A question on your implementation of decoder phase of llama
Recently I have been studying your code. However, It seems to me that your implemention will not expand the kv cache during the decoding phase. The follow code is excerpted from the function def _concatenate_to_cache in llama.py.
if query.shape[1] == 1:
mesh = LLaMAConfig.get_jax_mesh(self.config.mesh_dim)
def fn(cached_key, cached_value, key, value, cur_index):
assert key.shape[1] == 1 and value.shape[1] == 1, (key.shape, value.shape)

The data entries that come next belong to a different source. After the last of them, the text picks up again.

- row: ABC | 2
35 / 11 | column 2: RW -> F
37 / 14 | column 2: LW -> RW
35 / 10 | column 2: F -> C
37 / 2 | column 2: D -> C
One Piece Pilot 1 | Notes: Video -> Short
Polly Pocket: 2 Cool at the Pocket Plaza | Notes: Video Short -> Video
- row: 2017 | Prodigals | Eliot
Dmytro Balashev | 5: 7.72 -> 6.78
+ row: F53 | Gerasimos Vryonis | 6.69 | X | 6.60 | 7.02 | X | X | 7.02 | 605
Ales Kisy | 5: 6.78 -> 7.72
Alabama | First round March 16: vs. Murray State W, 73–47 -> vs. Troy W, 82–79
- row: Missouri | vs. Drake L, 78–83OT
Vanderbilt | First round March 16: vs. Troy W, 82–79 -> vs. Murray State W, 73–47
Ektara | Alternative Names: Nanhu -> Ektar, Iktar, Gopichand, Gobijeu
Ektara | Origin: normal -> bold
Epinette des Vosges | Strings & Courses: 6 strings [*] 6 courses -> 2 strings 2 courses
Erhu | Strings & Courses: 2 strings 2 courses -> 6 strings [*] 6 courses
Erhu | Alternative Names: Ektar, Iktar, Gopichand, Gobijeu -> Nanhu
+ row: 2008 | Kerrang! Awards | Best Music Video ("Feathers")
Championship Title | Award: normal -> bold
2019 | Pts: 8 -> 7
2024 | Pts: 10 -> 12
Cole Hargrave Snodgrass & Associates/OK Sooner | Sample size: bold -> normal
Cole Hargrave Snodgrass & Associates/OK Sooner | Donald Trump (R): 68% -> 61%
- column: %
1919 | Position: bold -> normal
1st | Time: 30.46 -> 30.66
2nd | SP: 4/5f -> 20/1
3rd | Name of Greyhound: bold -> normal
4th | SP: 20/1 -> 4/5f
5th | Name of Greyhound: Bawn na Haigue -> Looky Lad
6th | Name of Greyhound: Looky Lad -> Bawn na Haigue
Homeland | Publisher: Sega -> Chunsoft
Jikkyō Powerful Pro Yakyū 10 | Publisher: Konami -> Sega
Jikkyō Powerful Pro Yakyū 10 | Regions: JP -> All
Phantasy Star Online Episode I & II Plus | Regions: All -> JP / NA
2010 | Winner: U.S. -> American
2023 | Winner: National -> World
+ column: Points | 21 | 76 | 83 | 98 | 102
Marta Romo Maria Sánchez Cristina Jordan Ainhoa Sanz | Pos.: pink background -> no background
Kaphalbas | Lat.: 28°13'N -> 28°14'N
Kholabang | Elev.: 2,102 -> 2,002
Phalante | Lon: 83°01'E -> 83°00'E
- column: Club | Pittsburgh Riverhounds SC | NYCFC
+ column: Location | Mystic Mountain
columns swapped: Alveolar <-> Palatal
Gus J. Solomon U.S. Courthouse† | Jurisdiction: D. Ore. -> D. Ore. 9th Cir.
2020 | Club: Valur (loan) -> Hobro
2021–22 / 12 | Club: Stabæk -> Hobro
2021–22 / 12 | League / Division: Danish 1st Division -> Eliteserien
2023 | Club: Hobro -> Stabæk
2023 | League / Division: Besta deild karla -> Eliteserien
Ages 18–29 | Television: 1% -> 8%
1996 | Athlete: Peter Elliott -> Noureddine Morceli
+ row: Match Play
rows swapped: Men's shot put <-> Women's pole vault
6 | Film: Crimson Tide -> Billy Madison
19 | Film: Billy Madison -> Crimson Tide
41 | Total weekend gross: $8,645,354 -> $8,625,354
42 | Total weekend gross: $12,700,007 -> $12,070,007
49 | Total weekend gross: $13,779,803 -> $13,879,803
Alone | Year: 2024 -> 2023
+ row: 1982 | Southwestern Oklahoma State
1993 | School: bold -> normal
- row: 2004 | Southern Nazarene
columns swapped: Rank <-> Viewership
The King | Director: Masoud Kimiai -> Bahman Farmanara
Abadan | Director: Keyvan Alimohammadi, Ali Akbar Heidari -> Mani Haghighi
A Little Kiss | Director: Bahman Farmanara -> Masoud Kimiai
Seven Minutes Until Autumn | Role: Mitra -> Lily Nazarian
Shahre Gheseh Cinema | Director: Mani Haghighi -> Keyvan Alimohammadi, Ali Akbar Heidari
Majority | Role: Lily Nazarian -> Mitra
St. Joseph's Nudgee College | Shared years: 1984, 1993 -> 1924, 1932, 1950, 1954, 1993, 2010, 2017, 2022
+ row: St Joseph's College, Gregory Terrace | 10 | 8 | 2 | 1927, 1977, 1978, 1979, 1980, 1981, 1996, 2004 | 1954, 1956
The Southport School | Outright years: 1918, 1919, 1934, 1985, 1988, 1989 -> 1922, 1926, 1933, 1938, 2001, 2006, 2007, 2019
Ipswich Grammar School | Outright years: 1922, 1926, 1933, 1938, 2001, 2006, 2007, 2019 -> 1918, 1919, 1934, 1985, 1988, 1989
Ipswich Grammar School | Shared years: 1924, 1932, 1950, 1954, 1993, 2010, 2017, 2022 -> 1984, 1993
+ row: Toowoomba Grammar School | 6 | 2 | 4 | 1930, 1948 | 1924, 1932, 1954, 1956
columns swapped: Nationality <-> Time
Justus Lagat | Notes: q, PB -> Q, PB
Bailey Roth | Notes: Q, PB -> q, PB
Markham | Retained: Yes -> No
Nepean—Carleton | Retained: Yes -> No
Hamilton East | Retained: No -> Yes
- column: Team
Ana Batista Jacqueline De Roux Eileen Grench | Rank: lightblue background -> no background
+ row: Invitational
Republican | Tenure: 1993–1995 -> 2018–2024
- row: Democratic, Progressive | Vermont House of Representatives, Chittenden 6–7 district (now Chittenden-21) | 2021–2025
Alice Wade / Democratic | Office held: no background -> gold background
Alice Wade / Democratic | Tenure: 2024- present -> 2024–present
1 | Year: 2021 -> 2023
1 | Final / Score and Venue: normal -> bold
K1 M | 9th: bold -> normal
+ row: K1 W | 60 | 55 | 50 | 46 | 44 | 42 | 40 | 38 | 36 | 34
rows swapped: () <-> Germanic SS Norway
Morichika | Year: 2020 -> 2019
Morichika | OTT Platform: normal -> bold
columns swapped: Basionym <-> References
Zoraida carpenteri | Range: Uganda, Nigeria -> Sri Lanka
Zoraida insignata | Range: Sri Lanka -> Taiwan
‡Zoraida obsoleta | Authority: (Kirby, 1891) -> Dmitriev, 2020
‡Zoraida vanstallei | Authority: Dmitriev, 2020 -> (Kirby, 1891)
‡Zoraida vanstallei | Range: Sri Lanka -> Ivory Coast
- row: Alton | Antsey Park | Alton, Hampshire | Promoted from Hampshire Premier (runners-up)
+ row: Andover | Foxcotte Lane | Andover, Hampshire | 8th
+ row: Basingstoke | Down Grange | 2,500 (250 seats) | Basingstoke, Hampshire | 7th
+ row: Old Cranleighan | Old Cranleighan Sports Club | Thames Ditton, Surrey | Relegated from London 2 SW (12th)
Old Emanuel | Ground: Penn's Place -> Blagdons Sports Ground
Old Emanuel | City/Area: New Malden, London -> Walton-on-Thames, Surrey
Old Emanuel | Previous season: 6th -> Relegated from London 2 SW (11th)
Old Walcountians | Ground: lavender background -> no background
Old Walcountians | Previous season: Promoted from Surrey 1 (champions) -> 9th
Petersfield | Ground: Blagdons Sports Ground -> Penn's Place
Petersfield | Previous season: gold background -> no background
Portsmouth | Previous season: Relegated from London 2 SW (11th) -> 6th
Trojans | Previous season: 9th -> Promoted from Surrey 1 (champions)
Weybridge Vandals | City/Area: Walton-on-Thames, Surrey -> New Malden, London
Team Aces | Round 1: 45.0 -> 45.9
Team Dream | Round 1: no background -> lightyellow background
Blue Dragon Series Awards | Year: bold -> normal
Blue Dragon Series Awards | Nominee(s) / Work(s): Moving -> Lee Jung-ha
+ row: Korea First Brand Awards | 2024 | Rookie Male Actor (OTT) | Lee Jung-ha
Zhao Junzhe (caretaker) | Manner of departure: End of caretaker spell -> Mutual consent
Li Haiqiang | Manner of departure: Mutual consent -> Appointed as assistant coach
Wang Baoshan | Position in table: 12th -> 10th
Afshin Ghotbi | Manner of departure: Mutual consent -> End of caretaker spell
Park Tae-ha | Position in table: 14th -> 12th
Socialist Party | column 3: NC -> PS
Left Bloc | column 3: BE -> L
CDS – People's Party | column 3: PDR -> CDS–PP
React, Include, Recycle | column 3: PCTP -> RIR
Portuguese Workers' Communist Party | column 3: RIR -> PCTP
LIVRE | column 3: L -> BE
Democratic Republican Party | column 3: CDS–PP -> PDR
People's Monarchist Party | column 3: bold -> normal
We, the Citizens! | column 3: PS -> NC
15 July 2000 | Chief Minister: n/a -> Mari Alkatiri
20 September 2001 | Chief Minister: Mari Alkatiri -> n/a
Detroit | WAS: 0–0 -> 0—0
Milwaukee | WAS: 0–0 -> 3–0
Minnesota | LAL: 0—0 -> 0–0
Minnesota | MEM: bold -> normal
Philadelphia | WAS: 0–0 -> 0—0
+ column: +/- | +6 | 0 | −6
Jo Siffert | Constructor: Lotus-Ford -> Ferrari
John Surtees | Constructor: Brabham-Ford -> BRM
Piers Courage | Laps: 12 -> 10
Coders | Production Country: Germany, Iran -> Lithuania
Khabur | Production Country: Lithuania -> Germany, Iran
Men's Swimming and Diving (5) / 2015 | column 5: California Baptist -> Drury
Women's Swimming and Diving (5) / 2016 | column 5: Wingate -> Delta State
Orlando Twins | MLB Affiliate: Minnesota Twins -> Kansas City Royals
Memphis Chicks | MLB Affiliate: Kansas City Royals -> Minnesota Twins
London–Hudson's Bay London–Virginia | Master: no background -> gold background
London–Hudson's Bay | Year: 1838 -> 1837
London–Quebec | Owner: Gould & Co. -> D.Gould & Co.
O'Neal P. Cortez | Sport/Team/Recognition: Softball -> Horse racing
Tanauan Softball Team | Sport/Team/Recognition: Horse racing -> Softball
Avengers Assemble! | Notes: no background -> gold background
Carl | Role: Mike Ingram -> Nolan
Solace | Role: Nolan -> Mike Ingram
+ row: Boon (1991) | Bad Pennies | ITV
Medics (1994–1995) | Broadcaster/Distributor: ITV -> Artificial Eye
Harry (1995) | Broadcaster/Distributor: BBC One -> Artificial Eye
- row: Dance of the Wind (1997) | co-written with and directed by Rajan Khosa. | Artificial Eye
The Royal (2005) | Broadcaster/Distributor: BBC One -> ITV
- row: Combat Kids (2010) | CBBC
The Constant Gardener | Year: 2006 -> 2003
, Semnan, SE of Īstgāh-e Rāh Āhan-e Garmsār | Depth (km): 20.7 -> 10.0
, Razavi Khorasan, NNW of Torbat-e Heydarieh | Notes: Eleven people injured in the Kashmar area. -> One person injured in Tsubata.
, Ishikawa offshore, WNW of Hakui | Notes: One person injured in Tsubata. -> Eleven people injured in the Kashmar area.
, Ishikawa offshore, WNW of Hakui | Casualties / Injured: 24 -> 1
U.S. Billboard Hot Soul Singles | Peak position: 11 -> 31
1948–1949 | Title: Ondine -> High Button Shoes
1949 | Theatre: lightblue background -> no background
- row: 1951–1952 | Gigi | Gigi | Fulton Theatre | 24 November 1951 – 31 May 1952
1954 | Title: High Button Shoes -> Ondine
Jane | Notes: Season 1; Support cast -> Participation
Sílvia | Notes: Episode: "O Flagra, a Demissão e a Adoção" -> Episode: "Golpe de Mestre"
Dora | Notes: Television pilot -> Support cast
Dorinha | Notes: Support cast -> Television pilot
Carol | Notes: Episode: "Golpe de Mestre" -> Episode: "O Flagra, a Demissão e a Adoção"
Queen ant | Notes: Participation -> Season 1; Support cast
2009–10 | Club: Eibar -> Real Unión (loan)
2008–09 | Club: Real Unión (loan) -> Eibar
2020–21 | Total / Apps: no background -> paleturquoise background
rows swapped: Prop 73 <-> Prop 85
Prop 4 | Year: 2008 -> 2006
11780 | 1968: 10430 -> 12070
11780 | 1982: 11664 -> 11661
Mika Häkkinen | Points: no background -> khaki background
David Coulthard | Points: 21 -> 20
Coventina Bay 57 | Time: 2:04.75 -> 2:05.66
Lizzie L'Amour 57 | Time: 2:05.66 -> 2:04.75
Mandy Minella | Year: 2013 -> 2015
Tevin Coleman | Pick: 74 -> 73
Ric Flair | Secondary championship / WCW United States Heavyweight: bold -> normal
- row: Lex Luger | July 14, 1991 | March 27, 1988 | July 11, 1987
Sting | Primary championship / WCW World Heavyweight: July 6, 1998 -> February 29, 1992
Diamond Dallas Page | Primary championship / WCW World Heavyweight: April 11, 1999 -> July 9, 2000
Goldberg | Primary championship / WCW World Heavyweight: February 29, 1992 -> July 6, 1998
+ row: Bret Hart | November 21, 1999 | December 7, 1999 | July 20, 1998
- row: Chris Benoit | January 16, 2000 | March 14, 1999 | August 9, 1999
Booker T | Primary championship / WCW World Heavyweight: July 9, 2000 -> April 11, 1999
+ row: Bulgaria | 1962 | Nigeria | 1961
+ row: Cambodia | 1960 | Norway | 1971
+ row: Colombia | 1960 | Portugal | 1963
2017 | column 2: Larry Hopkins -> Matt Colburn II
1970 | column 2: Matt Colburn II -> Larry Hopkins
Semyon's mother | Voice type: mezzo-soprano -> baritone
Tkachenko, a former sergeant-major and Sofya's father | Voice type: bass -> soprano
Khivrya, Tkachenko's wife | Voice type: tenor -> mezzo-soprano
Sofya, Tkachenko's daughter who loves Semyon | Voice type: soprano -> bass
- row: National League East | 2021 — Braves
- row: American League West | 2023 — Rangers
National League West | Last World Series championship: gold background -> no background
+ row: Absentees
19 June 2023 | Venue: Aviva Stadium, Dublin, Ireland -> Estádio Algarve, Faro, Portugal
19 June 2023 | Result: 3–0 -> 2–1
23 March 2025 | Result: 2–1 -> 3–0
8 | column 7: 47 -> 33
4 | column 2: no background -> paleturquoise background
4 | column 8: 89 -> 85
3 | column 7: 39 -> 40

sp_size = max_length // mesh.shape['sp']
axis_index = jax.lax.axis_index('sp')
cur_index = cur_index - axis_index * sp_size
key, value = jax.lax.cond(
jnp.logical_and(cur_index >= 0, cur_index < sp_size),
lambda: (
cached_key.at[:, cur_index].set(key[:, -1]),
cached_value.at[:, cur_index].set(value[:, -1]),
),
lambda: (cached_key, cached_value),
)
return key, value
In this function, we will only update cached_key and cached_value with the newly-generated key/value in the decoding phase, instead of pushing back them into the cached_key and cached_value. However, it seems to me that a correct implementation of kvcache should make the size of kvcache grow and become longer.
Maybe I do not fully understand your code, but I am looking forward to your reply.
Hi. I have another question about the decoder phase. I print the hidden_states.shape in https://github.com/LargeWorldModel/LWM/blob/f45d2b70bda27abfa9cf32e228916b2883801366/lwm/llama.py#L977 And I find sometime the result is
(512, 8192, 4096)
(2, 385, 4096)
(2, 128, 4096)
(2, 1, 4096)
In my opinion, if decoder is AR structure, the output of decoder should be one by one just like hidden_states.shape will be always like (2, 1, 4096) in only one forward.
Do you know "Does the result prove the generation of 1 frame need only one forward?".
Thank your reply
Hi. I am not the author of this paper. But it seems that you do not know the size of KVCahe could be stable. You just need to change the mask. jusk like that; T1: KVcache: [kv1, kv2, 0, 0, 0, 0] Mask: [1, 1, 0, 0, 0, 0] T2: KVcache: [kv1, kv2, kv3, 0, 0, 0] Mask: [1, 1, 1, 0, 0, 0]